Née à la fin de les années 90, la très secrète «communauté» croit en un idéal de la séduction qui marcherait à tous les coups. Découvrez la Meute perpignanaise, le Clermont Cocky Club ou la Marseille Chacal Team.

Temps de lecture: 7 minutes

Face à une question aussi existentielle que «Quand faut-il rappeler une femme?», l'homme est assez démuni. Les femmes bénéficient de l'aide traditionnelle et rassurante de la presse féminine, qui les prend par la main dès le premier résultat Google. Pour les hommes, la première occurrence renvoie à une curieuse vidéo hébergée sur drague.tv. On y voit, affalé dans sa chaise de jardin, Sébastien Night, «expert en Séduction», professer ses leçons.

Si les conseils de Sébastien Night l'ont convaincu, l'homme seul face à Google sera alors dirigé vers son livre Séduire en 5 secondesses ateliers de formation et ses DVD. Sébastien Night a fait breveter sa méthode de séduction, la «méthode PRINCE», construite grâce à son incroyable métamorphose: «Je suis un ancien timide qui a abordé 1.000 femmes en 1 an»affirme-t-il. Pour crédibiliser sa méthode, il joue au coach sur les plateaux télés, même si ça ne marche pas à tous les coups.

La méthode PRINCE peut passer pour une sympathique arnaque, à classer dans la catégorie bien connue des coachs auto-proclamés. Mais Sébastien Night fonde sa science de la drague sur son expérience dans la «Communauté de la séduction», aussi appelé le «Game», une impressionnante nébuleuse de forums et de sites web, une sorte d'organisation semi-secrète de la drague mondiale qui possède le secret pour transformer n'importe quel «AFC» («Average frustrated chump», mec frustré moyen) en un «PUA» («Pick up artist», artiste de la drague).

Un jargon incompréhensible pour les non-initiés

Cette communauté est née en Californie à la fin des années 90 autour de la figure de Ross Jeffries (qui a inspiré le personnage de Tom Cruise dans Magnolia). Cet ancien scénariste de télévision a inventé la méthode de la «speed seduction» en s'inspirant de méthodes issues de la programmation neuro-linguistique (PNL), du développement personnel, de l'hypnose et du marketing. Ce sont ses élèves qui vont faire prospérer la communauté en ouvrant des forums et des sites autour de sa méthode.
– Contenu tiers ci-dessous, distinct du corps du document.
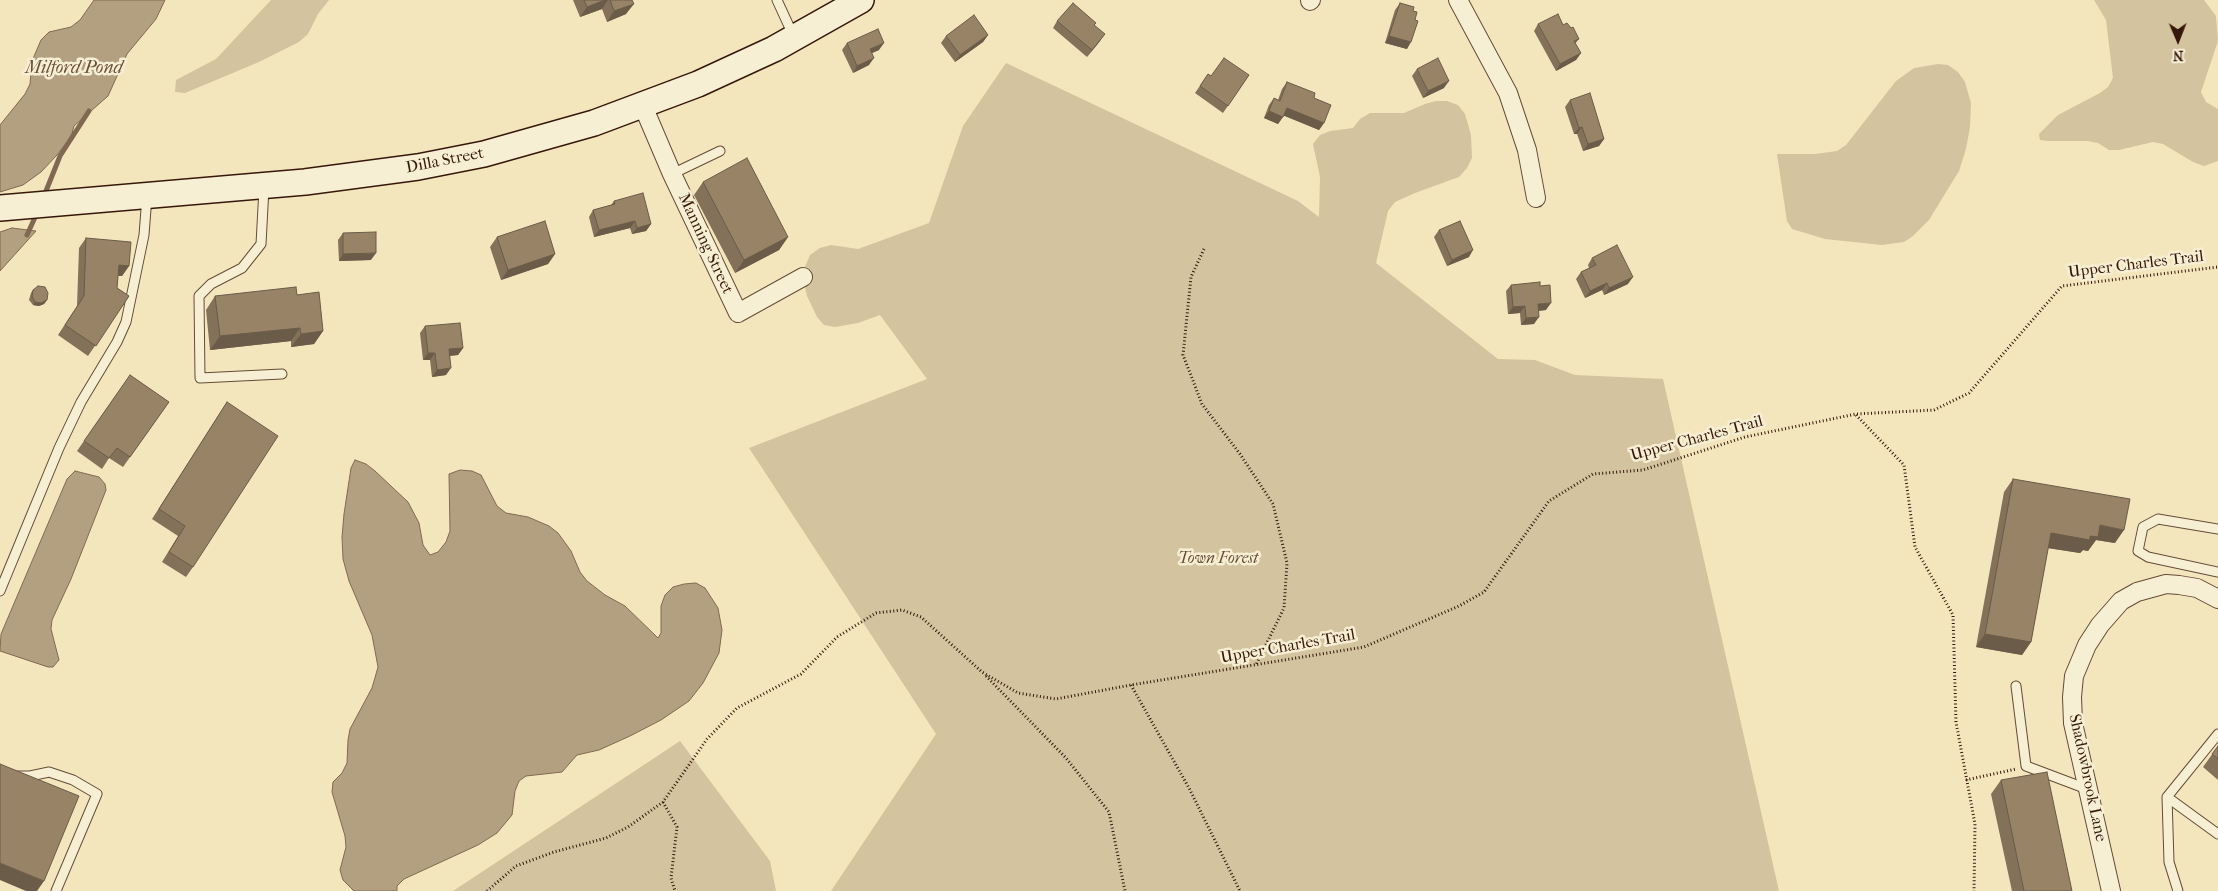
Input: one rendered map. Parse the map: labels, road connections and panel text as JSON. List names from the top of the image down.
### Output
{
  "streets": {
    "main road": ["Dilla Street"],
    "street": ["Manning Street", "Shadowbrook Lane"],
    "path": ["Upper Charles Trail"]
  },
  "crossings": [
    ["Dilla Street", "Manning Street"]
  ],
  "water": ["Milford Pond"],
  "parks": ["Town Forest"],
  "north": "bottom"
}
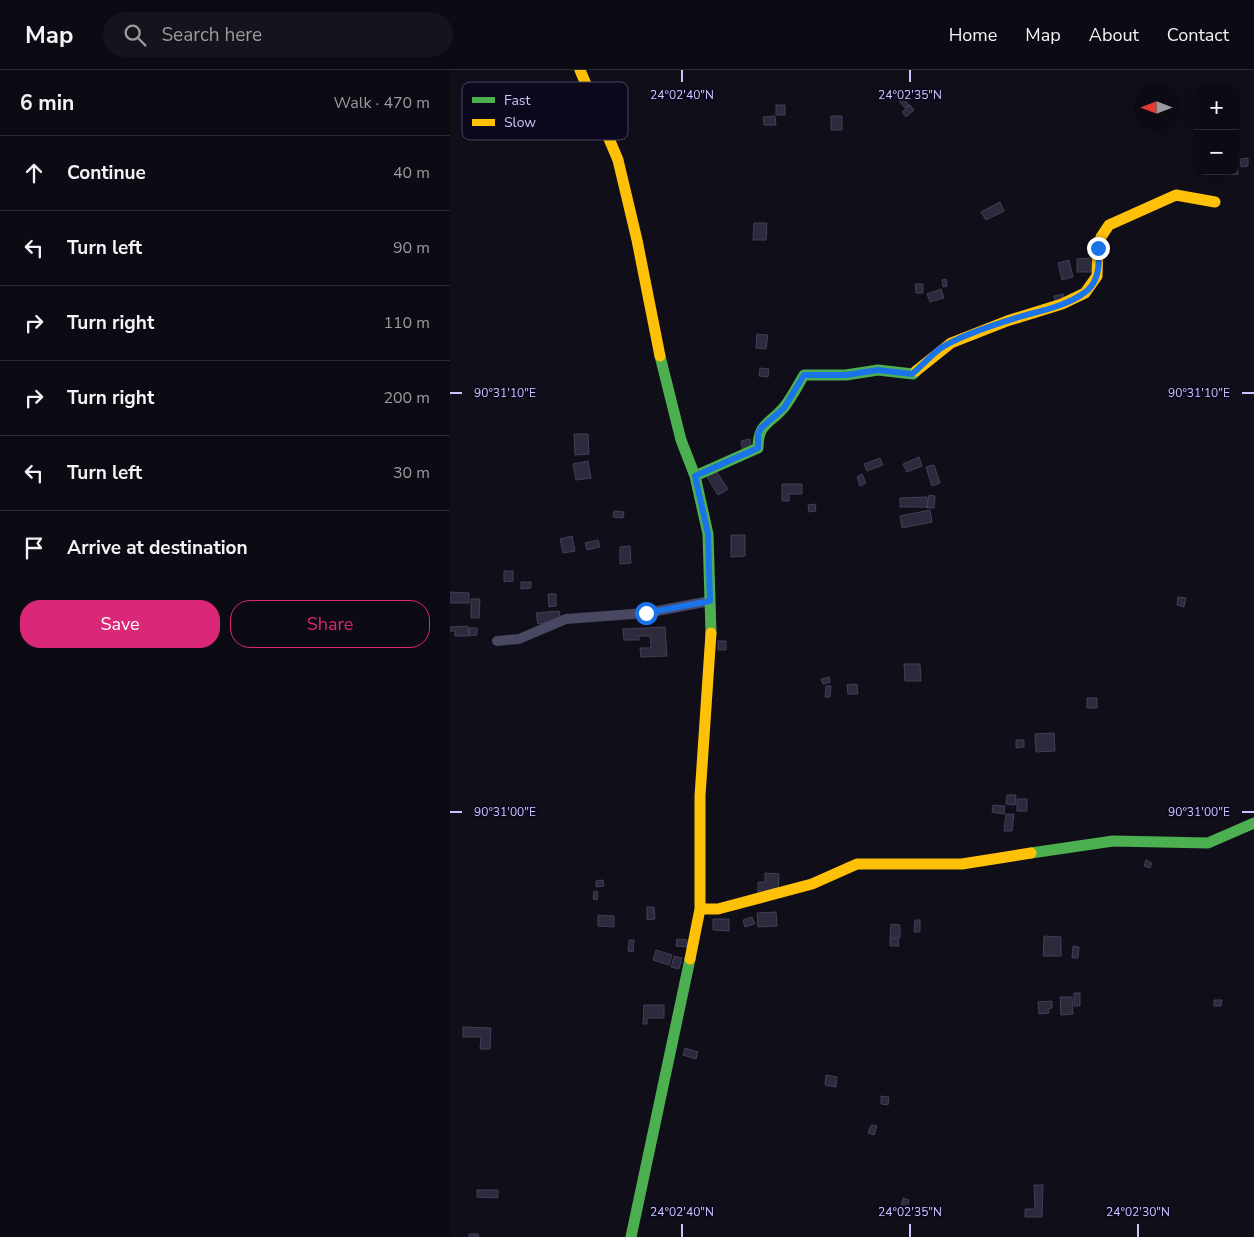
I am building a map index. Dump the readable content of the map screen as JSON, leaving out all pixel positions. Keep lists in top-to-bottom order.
{
  "legend": ["Fast", "Slow"],
  "north": "left",
  "page": {
    "header": "Map",
    "search": "Search here",
    "nav": [
      "Home",
      "Map",
      "About",
      "Contact"
    ],
    "heading": ["6 min", "Walk · 470 m"],
    "map_buttons": ["+", "−"],
    "list": [
      ["Continue", "40 m"],
      ["Turn left", "90 m"],
      ["Turn right", "110 m"],
      ["Turn right", "200 m"],
      ["Turn left", "30 m"],
      "Arrive at destination"
    ],
    "buttons": ["Save", "Share"]
  },
  "coordinates": [
    "24°02'40\"N",
    "24°02'35\"N",
    "90°31'10\"E",
    "90°31'00\"E",
    "24°02'30\"N"
  ]
}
La célébrité mondiale de la communauté arrive en 2005 avec la sortie du livre The Game de Neil Strauss, un ancien journaliste qui reviendra fasciné d'un reportage pour le New York Times sur les Pick up artists. Il s'inscrit alors aux séminaires de Mystery, séducteur mythique de la communauté, et raconte son parcours initiatique dans The Game, mélange de témoignages et d'enseignements des techniques. Le livre, best-seller mondial, devient la bible de la communauté mais suscite un vif débat en interne, comme l'explique Mélanie Gourarier, doctorante en anthropologie à l'EHESS, qui prépare une thèse sur la communauté:

«Quand le livre est sorti, il y a eu un débat: faut-il que le Game soit connu? La communauté s'inspire énormément du film Fight Club, dont les deux premières règles sont "Il est interdit de parler du Fight Club". Ne pas parler du Game permet que les femmes n'y aient pas accès, ne connaissent pas leurs méthodes et leur jargon. Parfois, les membres de la communauté qui draguent à plusieurs disent carrément ce qu'ils vont faire à la fille devant elle, dans leur propre jargon incompréhensible des non-initiés

Depuis, la communauté a bien grandi. Le plus gros forum français, French Touch Seduction, compte plus de 17.000 membres, 99% d'hommes, essentiellement entre 20 et 30 ans, avec souvent des études longues et scientifiques dans leurs CV, d'après son créateur FrenchKiss. Des lairs, rassemblement géographique de dragueurs issus du Game, se sont ouverts dans la plupart des grandes villes françaises: le très select Cercle des players parisiens, la Meute perpignanaise, le Clermont Cocky Club, la Marseille Chacal Team, la Confrérie des Chevaliers de Savoie... etc.

L'art du field report

Car si la socialité se construit sur Internet, le but est ensuite de passer sur le terrain —«un street»— pour tester les méthodes des gourous de la drague. Quand des membres de la communauté vont faire un street, ils se fixent en général un objectif chiffré, type 10 numclose (10 numéros de portables recueillis dans la rue). L'apprentissage se poursuit par un field report, des rapports de terrain très complets postés sur un forum, dans lequel le dragueur va à la fois partager ses bonnes idées et apprendre de ses erreurs dans la confrontation avec les autres. Il est vivement conseillé d'apporter la preuve de ce qu'on avance («J'ai fait 10 numclose») soit avec des photos ou des témoignages des copains qui étaient aussi présents. «Dans un tel système,  le doute est permanent, explique Mélanie Gourarier, chacun est suspecté de raconter n'importe quoi. Il faut dire que certains sont devenus connus après avoir posté un superbe field report, presque chevaleresque. Il y en aura toujours qui contesteront en disant "après tout, on ne sait pas si c'est vrai"».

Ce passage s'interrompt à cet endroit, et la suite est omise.